With being pretty well immobile for a couple weeks, and forbidden from practising with my team, the carbs moved in and decided to stay. With university just around the corner, I did what I could to keep myself in decent shape (and mainly to avoid gaining 300 pounds). I got a GoodLife membership, bought all the Jillian Michaels’ fitness videos, and even took up running. I was determined as ever, and there was no way I was gaining any more weight.

But alas, I did exactly that once I hit university. First year proved to be where my fitness regime died a slow painful death. From the alcohol to the copious amounts of tater tots conveniently placed inside my residence’s cafeteria, I was on a one-way trip to Fatville with the dreaded freshman 15 (okay, 30…) to keep me company.

THE PLAN

Something had to be done. In what physically and mentally felt like a slump, I started jotting down things I knew would make me happy. This resulted in the creation of my very own bucket list. The first thing on the list was to compete in aTough Mudder race. I figured that a healthy body and Tough Mudder went hand in hand, so it would be a two-bird-one-stone type of deal. On November 12, 2013 I took the plunge and signed myself up to compete in the Toronto Tough Mudder on August 16, 2014.
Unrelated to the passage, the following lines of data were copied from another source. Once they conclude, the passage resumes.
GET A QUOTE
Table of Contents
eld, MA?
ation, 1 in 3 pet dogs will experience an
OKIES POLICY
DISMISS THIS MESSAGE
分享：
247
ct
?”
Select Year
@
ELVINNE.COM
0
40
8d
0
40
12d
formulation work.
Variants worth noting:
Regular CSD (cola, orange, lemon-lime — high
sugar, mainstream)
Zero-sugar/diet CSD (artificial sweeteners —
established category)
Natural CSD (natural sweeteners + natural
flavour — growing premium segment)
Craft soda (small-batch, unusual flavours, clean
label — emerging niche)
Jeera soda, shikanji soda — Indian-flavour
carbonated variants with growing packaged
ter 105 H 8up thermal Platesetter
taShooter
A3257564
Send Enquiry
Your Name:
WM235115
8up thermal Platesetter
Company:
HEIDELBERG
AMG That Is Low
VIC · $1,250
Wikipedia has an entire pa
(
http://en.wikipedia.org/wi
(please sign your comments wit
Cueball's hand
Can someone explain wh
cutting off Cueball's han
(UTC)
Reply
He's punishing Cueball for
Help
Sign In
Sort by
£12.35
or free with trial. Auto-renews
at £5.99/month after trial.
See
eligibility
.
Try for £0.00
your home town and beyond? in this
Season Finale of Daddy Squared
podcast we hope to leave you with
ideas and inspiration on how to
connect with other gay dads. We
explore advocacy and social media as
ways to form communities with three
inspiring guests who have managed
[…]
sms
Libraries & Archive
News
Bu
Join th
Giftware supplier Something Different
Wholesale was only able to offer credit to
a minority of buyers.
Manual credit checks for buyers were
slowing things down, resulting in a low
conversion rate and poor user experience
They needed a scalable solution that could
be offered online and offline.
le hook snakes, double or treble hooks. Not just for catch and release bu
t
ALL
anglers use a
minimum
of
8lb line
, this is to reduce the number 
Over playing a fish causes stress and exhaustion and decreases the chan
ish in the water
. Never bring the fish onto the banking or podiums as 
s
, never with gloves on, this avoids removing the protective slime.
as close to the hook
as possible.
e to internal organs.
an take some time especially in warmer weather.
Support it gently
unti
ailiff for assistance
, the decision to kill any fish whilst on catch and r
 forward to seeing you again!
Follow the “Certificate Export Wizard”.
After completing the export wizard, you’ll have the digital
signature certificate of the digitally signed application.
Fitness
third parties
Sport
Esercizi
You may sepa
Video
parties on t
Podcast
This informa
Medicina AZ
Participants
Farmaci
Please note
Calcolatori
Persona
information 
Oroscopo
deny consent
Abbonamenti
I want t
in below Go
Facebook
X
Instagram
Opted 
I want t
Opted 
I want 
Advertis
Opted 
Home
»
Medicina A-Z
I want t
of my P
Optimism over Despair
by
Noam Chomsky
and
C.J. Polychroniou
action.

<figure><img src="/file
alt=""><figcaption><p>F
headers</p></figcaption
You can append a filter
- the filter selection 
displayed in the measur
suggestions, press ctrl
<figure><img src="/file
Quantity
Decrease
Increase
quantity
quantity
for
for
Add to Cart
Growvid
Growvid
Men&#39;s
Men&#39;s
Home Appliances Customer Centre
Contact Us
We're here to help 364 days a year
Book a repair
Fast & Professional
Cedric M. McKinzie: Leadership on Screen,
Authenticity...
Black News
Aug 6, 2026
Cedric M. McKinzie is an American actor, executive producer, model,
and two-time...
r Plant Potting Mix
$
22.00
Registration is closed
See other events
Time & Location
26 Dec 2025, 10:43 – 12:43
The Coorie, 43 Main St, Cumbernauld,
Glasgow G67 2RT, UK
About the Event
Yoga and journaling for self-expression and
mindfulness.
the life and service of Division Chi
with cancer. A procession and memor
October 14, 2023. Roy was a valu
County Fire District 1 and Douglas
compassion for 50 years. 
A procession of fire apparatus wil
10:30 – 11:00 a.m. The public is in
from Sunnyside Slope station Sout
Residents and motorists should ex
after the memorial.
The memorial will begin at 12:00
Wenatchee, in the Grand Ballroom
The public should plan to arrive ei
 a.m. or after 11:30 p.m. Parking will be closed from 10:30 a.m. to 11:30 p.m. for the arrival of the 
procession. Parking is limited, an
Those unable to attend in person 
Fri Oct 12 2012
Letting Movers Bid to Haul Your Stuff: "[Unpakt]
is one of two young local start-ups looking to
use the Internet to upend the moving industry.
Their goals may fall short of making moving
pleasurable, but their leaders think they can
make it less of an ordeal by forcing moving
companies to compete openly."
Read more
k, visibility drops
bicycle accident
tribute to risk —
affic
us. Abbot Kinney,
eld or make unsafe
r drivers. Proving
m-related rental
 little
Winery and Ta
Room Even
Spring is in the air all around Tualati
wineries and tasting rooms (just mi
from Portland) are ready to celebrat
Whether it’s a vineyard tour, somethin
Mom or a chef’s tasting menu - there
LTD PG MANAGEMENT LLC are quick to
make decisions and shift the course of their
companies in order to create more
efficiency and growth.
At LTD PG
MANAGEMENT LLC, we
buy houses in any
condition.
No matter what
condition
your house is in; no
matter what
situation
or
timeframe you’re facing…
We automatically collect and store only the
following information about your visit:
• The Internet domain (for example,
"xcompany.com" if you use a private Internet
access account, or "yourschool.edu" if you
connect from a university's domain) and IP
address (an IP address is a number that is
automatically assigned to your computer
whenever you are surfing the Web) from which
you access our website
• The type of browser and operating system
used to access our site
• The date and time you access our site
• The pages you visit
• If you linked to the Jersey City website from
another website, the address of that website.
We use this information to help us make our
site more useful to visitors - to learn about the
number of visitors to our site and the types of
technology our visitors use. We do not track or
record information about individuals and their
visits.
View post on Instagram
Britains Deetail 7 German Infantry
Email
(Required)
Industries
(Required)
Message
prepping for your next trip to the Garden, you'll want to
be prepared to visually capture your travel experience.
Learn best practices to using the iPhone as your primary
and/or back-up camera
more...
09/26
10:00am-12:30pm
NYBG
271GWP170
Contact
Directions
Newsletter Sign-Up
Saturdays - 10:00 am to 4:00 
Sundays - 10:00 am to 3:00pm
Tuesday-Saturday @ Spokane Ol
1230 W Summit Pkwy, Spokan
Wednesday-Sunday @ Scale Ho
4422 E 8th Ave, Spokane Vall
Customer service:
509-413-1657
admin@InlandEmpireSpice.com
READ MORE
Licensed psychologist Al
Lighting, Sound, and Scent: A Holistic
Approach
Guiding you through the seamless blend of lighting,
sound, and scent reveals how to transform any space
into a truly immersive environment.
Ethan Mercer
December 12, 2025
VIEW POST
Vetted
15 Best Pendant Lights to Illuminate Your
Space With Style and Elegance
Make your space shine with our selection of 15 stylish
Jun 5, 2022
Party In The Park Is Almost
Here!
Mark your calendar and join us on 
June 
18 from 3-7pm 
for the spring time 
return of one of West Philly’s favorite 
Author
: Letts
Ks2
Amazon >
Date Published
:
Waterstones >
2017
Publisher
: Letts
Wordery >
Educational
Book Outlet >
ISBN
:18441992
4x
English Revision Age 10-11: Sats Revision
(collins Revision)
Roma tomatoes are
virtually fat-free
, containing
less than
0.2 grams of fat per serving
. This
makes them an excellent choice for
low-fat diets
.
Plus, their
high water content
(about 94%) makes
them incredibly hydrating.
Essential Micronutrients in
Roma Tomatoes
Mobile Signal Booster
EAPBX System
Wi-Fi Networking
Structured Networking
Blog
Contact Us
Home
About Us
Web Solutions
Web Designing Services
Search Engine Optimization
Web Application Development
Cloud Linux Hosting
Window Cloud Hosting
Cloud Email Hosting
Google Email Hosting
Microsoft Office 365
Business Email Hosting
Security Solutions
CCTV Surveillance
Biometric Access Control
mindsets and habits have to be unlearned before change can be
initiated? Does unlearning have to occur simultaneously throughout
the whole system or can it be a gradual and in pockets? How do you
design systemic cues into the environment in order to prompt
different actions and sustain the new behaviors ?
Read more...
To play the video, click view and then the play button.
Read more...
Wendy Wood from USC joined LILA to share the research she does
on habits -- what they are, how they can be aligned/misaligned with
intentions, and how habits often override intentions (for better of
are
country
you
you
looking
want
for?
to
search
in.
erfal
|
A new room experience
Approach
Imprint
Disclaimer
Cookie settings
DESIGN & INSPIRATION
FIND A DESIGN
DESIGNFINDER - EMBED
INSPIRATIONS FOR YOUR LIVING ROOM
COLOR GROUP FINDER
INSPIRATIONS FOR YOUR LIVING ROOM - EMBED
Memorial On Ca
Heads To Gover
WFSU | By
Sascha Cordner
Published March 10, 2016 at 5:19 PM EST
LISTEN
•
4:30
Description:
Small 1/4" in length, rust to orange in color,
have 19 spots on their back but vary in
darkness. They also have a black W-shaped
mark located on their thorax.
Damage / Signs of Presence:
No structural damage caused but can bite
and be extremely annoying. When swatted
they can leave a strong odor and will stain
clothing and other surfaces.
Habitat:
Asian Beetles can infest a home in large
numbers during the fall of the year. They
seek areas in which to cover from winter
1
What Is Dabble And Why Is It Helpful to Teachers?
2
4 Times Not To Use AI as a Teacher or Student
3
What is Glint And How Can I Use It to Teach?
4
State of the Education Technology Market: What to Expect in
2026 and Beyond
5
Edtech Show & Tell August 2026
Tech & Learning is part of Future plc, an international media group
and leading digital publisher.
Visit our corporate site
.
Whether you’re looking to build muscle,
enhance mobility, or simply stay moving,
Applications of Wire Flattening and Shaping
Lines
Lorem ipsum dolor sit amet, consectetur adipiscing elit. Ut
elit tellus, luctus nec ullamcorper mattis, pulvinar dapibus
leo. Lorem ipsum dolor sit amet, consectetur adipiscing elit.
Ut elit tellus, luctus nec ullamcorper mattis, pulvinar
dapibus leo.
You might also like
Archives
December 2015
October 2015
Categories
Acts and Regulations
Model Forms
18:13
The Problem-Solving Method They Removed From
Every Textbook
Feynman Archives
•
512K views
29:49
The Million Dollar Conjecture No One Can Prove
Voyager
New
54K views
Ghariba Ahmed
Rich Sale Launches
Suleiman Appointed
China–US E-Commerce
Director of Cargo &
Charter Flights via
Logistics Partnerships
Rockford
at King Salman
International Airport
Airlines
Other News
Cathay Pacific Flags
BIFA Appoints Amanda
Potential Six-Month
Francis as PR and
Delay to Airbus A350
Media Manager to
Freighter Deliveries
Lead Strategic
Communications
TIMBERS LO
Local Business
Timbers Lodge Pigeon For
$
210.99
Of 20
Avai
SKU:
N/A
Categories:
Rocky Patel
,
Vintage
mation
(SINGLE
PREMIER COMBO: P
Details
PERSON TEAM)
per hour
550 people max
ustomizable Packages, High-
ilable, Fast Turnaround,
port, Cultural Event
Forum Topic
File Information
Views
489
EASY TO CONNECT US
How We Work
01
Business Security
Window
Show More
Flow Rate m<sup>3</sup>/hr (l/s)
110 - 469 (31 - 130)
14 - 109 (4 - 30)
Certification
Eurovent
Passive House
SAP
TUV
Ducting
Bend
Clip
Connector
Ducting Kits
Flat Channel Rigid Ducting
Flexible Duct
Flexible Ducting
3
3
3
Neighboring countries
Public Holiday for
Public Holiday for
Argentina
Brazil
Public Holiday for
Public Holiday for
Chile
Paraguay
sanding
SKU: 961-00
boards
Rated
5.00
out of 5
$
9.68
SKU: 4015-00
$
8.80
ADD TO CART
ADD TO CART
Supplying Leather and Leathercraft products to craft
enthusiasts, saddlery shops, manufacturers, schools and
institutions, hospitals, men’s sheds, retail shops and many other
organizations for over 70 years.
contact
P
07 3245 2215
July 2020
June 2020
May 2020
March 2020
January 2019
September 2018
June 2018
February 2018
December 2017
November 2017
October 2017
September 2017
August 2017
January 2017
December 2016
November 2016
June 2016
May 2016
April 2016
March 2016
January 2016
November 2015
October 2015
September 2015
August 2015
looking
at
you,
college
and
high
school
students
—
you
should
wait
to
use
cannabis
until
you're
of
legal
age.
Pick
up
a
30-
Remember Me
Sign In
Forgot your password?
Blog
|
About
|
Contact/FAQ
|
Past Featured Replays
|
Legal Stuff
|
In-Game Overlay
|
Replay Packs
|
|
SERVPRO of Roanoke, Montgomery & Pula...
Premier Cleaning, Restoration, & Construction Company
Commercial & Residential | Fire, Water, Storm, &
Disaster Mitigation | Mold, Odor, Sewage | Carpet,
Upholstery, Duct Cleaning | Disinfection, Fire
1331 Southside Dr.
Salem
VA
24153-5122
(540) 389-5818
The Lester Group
Now, if you do not know what Tough Mudder is, I’ll sum it up in a few words: omg, mud, dirt, fire, pain, ice cold water. Sounds dreamy, right? You’re probably questioning my sanity at this point, but there was something about this specific race that lured me in—I needed that rush, I needed that Tough Mudder headband, and I needed to feel the accomplishment of fulfilling my dream.

Before I began training, I knew two things had to change: my eating habits and my workouts. A Tough Mudder course incorporates more than just running for countless kilometres on end. All together, the course runs for 18-20 km with various types of obstacles you and your team must conquer. And I’m not talking ‘run through these tires’ type of obstacles—I’m talking trudging through trenches caged by barbed-wire, jumping through flames, and crawling through muddy water dodging electric wires that feel as though you are getting a jump start. CLEARLY I had to up my exercise game so my body could endure all of this madness, but first I needed to clear up my diet.